III Rede zur Steuerfrage
[1]Wir haben den originellen und nach meiner Erfahrung einzig dastehenden Fall erlebt, daß in einer hochwichtigen Frage des Parteilebens, in der sich in der Fraktion zwei ausgesprochene Meinungen gegenüberstanden, wir hier zwei Referenten für eine Meinung und gar keinen Referenten für die entgegengesetzte Meinung haben hören müssen.[2] („Sehr wahr!“) Dieser Fall birgt noch eine andere Originalität, nämlich daß einer der Referenten, der, der am längsten sprach, gegen die Ansicht sprach, die er vor kurzer Zeit noch selbst vertreten hatte. (Lebhafte Zustimmung.) Die Rede Wurms war nach Ansicht aller seiner jetzigen Gesinnungsgenossen geradezu vernichtend für alle Unterzeichner der Resolution 114[3]. Es rasselten nur so Worte von politischer Unfruchtbarkeit, widersinnigen Widersprüchen, politischem Bankerott usw. auf uns nieder. Wurm hat
[1] Redaktionelle Überschrift.
[2] Es handelt sich um die Zustimmung der sozialdemokratischen Reichstagsfraktion zum Wehrbeitrag und zur Vermögenszuwachssteuer am 30. Juni 1913 im Reichstag.
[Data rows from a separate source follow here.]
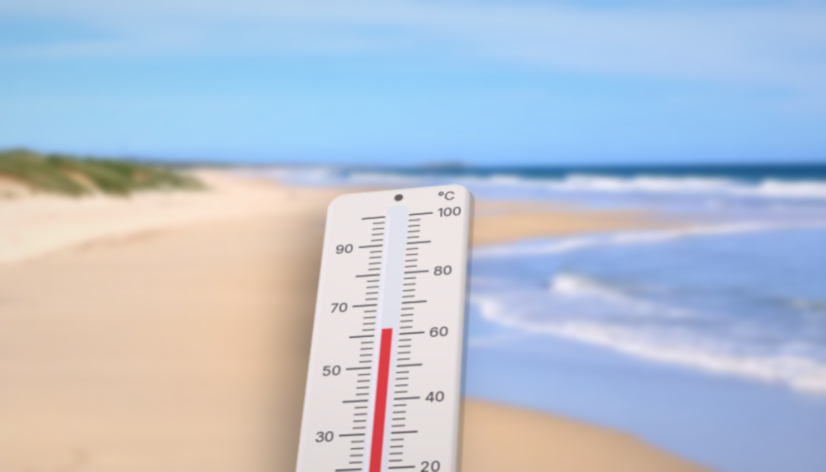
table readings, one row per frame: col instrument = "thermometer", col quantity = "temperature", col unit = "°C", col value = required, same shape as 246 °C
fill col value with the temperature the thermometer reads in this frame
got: 62 °C
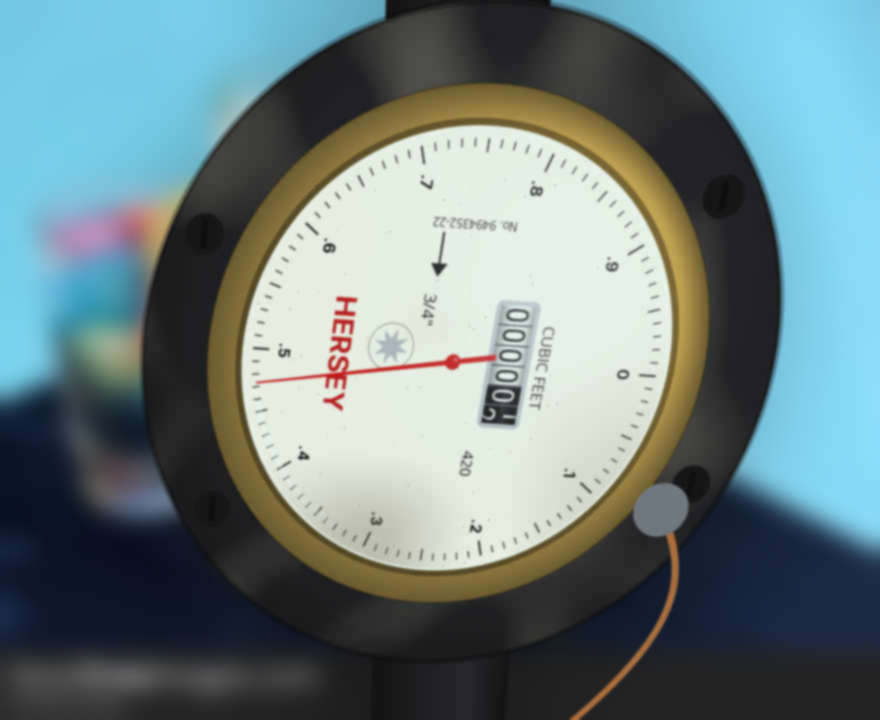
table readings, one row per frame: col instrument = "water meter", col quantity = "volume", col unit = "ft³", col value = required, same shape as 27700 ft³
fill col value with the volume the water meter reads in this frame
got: 1.47 ft³
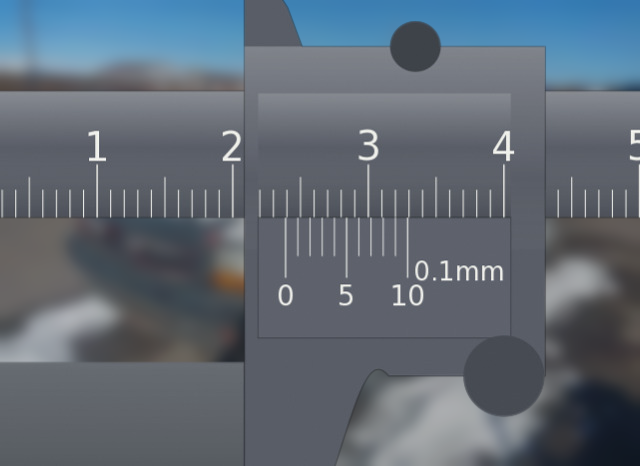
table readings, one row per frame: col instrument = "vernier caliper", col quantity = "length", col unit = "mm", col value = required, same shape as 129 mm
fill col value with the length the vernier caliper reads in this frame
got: 23.9 mm
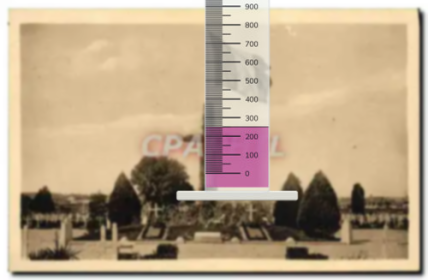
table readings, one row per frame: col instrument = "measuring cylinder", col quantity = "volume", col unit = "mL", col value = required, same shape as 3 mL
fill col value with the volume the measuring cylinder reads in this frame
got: 250 mL
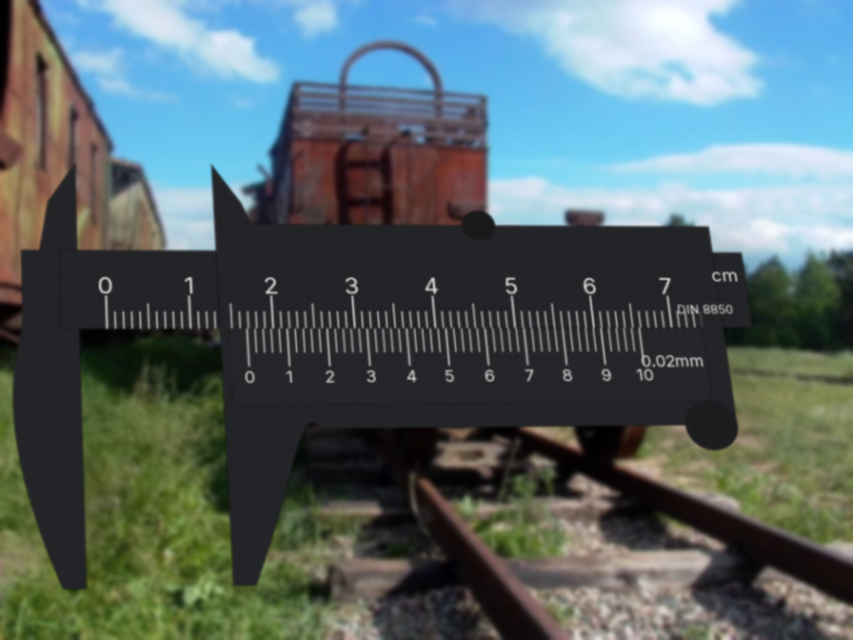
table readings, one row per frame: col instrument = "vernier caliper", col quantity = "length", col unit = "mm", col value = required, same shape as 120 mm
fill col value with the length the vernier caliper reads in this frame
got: 16.8 mm
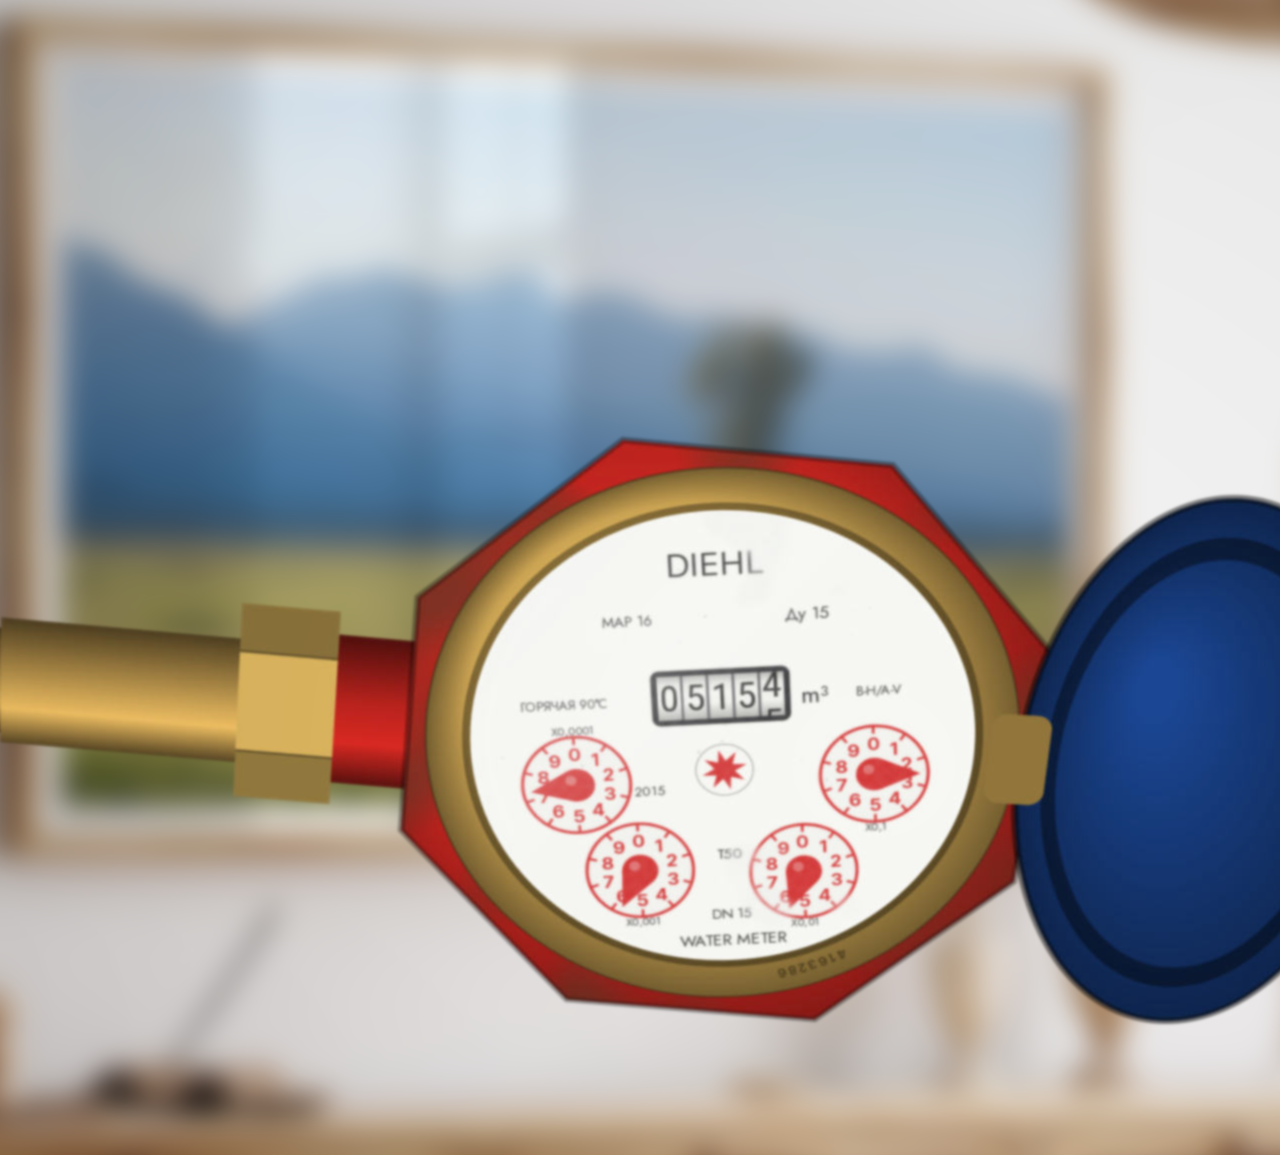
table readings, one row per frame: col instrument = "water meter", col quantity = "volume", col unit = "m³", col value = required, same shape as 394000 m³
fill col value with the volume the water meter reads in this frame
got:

[3] Diese Resolution zur Steuerfrage, eingebracht von Friedrich Geyer und 81 Sozialdemokraten, hatte folgenden Wortlaut: „Alle öffentlichen Steuern im heutigen Klassenstaat, ob formell auf den Besitz oder auf den Arbeitsverdienst gelegt, ob als sogenannte direkte oder als indirekte Steuern erhoben, werden in letzter Linie von den arbeitenden Klassen aufgebracht, da diese es sind, die in der heutigen Gesellschaft allen gesellschaftlichen Reichtum schaffen.
Wie immer das Steuerwesen heute ausgestaltet ist, auch in dem für die Arbeiterklasse günstigsten Falle, wenn die Besitzsteuern den überwiegenden Teil der Staatshaushaltskosten decken, ändert das nichts an den Grundlagen der kapitalistischen Produktion, die auf Ausbeutung und Klassenherrschaft beruht.
Die Abwälzung des größten Teiles der öffentlichen Lasten auf die Schultern der arbeitenden Klassen durch das System der indirekten oder Verbrauchssteuern ist aber eins der wirksamsten Mittel der herrschenden Klassen, um die Lebenshaltung der Arbeiterschaft herabzudrücken und ihren sozialen und geistigen Aufstieg zu hemmen.
Der Parteitag fordert deshalb gemäß Punkt 10 des Parteiprogramms:,Stufenweise steigende Einkommen- und Vermögenssteuer zur Bestreitung aller öffentlichen Ausgaben, soweit diese durch Steuern zu decken sind. Selbsteinschätzungspflicht. Erbschaftssteuer, stufenweise steigend nach Umfang des Erbguts und nach dem Grade der Verwandtschaft. Abschaffung aller indirekten Steuern, Zölle und sonstigen wirtschaftspolitischen Maßnahmen, welche die Interessen der Allgemeinheit den Interessen einer bevorzugten Minderheit opfern.’
Ferner erklärt der Parteitag:
Der Militarismus ist als das stärkste Machtmittel der herrschenden Klassen auf das äußerste zu bekämpfen.
Alle Gesetzesvorlagen, die zur Stärkung des Militarismus dem Reichstage vorgelegt werden, also auch Steuervorlagen, die zur Deckung der Kosten des Militarismus eingebracht werden, sind, ob sie direkte oder indirekte Steuern fordern, abzulehnen.
Für sonstige Steuervorlagen ist die Stellung der sozialdemokratischen Fraktion durch Punkt 10 des Parteiprogramms vorgeschrieben: bestehende indirekte Steuern sind durch direkte zu ersetzen.“ (Protokoll über die Verhandlungen des Parteitages der Sozialdemokratischen Partei Deutschlands. Abgehalten in Jena vom 14. bis 20. September 1913, Berlin 1913, S. 197 f.)